Par ailleurs, et depuis la disparition de la prime à la cuve, l'augmentation du prix du fioul représente pour l'Etat français une véritable aubaine. Ainsi, depuis 2010, les excédents dégagés par les recettes supplémentaires de TVA assise sur le fioul domestique représentent plus d'un demi-milliard d'euros. Le fruit de cette recette fiscale exceptionnelle aurait permis de financer la totalité des 140 millions d'euros annuels nécessaires pour aider les ménages les plus vulnérables. Nous pourrions enfin mentionner ici la Taxe Intérieure de Consommation (ex-TIPP), importante source de recettes fiscales pour l'Etat et à laquelle les autres énergies de chauffage échappent.

 Il y a urgence à aider les plus nécessiteux

Baisse du pouvoir d'achat pour les français, hiver 2013-14 désastreux pour les professionnels du secteur de l'énergie, coupes budgétaires ambitieuses pour l'Etat. Le moment est bien mal choisi pour demander à chacun un effort supplémentaire. Et pourtant, c'est bien parce que la situation socio-économique actuelle accentue le phénomène de précarité, qu'il y a urgence à aider davantage les plus nécessiteux. Compte tenu donc de l'ampleur du phénomène, une action collective, associant les pouvoirs publics, les associations locales et les professionnels du secteur, doit être engagée. Afin d'en garantir le succès, les pouvoirs publics doivent ouvrir la voie et faire en sorte que le fruit de l'importante pression fiscale dont fait l'objet l'énergie fioul soit affecté au financement d'une politique de lutte contre la précarité énergétique ambitieuse et équitable.

La nécessité de combler la dette publique et les principes écologiques, si nobles et vertueux soient-ils, ne doivent pas devenir le prétexte d'une confiscation de ce qui doit rester l'une des valeurs intangibles de notre République : la solidarité.

 

Par Guillaume Bort, Président FioulReduc

 

[i] MNE, ADEME, CRE, ANAH, Observatoire national de la précarité énergétique, Secours Catholique, Fondation Abbé Pierre, EDF, GDF Suez, Union Fédérale des Consommateurs Que Choisir, CLER, UFE, ATD Quart Monde, Terra Nova, etc.

[ii] 3,5M de ménages français disposent d'un Taux d'Effort Energétique (TEE) > 10% (Source INSEE 2066)

[iii] Les récentes études du rapport Pelletier (2009) et du Médiateur National de l'Energie (2011) confirment une tendance haussière du phénomène laissant à penser que nous pourrions à ce jour avoir atteint le chiffre de 4,5M de ménages touchés par le phénomène.

[iv] On recense 1,1M de ménages chauffés au fioul disposant d'un TEE > 10%, sur un total de 3,5M de ménages français disposant d'un TEE > 10% (INSEE 2006).
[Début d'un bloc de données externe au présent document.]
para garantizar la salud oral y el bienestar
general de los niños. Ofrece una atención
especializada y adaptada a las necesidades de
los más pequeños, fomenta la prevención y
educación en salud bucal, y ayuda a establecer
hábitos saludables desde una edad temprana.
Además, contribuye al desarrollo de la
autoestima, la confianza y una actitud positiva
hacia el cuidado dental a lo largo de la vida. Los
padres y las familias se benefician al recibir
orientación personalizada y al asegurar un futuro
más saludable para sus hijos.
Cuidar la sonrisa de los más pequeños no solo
[v] La probabilité de se chauffer au fioul domestique est de 12,5% pour la tranche d'âge moins de 40 ans, alors qu'elle est de 26% pour les plus de 70 ans (source : Enquête « Budget de famille 2006 », INSEE).
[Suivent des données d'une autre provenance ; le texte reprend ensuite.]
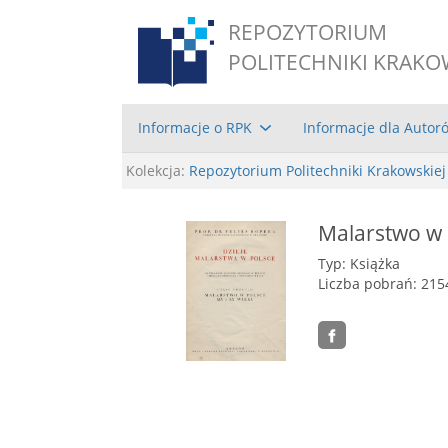
REPOZYTORIUM
POLITECHNIKI KRAKO
Informacje o RPK
Informacje dla Autor
Kolekcja:
Repozytorium Politechniki Krakowskiej
Malarstwo w P
Typ: Książka
Liczba pobrań: 215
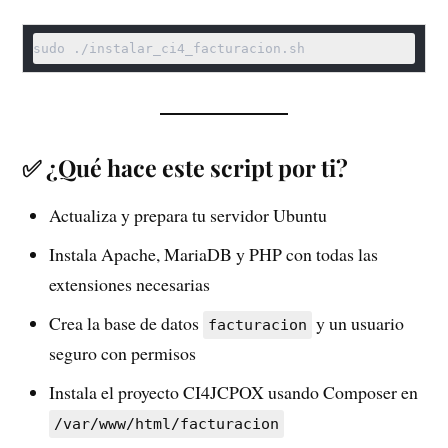
✅ ¿Qué hace este script por ti?
Actualiza y prepara tu servidor Ubuntu
Instala Apache, MariaDB y PHP con todas las
extensiones necesarias
Crea la base de datos
y un usuario
facturacion
seguro con permisos
Instala el proyecto CI4JCPOX usando Composer en
/var/www/html/facturacion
[vi] 67% des propriétaires de logements chauffés au fioul habitent un logement construit avant 1975 (Source FioulReduc 2014).

[vii] On compte en France 711 000 ménages français chauffés au fioul domestique appartenant au quartile inférieur de niveau de vie, dont 550 314 disposent d'un TEE > 10%, soit près de 80% (source INSEE 2006).

[viii] Bafoil (François), Fodor (Ferenc), Le Roux (Dominique), Accès à l'énergie en Europe : les précaires invisibles, Presse de la Fondation nationale des sciences politiques, 2014, p. 222.

[ix] Centre Public d'Action Sociale (CPAS).

[x] Contribution au Service Public de l'Electricité (CSPE)

[xi] Contribution au Tarif Spéciale de Solidarité (CTSS)

[xii] Rapport d'audit sur les tarifs sociaux de l'énergie, ADEME, Juillet 2013.